The process of gifting equipment seems to shift a burden onto local police agencies and signal to them that they should be ever-ready to combat a large domestic threat. I personally don’t believe this is reasonable to expect of local agencies, and it represents an inefficient shift in priorities.
The vast majority of my argument has focused on the militarization of police. Why not confront the raw numbers of police brutality and the cases of young black men being shot by white police officers?

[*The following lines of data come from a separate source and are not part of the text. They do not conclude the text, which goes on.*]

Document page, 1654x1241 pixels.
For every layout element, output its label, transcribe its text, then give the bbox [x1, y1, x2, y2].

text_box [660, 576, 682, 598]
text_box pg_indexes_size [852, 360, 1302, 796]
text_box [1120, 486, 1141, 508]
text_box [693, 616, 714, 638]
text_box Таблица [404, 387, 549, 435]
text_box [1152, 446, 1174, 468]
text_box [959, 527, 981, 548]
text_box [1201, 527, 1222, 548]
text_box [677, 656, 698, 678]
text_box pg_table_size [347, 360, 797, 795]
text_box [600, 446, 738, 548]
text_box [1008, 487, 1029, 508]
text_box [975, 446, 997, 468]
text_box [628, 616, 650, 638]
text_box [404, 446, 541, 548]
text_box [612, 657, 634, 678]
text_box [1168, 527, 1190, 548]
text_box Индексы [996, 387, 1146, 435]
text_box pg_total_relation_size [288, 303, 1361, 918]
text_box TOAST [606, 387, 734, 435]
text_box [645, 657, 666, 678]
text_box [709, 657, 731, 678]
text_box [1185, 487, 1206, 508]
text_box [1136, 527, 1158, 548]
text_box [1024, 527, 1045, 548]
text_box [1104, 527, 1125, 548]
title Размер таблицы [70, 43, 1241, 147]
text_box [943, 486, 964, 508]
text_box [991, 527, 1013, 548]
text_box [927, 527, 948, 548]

The data to effectively argue points concerning the incidence of police brutality simply doesn’t exist. DoJ figures from 2006 say that roughly 7.5 percent of excessive force complaints were found to “have merit” while a 1998 Human Rights Watch report stated that the process of filing these complaints was “unnecessarily difficult and often intimidating” in the 14 precincts it examined. Oftentimes, police brutality goes unreported, which while it is a fairly self-evident problem in and of itself, it makes arguing whether or not the incidence of police brutality is a glaring problem a difficult venture.
Despite this quite unsatisfying access to information, there are some sparks of hope in what we certainly can agree is a necessary battle against abuses of power. Departing from the inaction of the Bush Administration, Obama pledged early in his administration to instruct the DoJ to crack down on brutality and abuses of power in 2011.
Has this been effective? We still see cases like Ferguson being highly publicized but without comprehensive statistics it is next to impossible to draw real conclusions about prevalence. Maybe in a more transparent world we can begin to have conversations about how police, those charged with making society safe from crime, can plague the very strata of society most in need of safekeeping.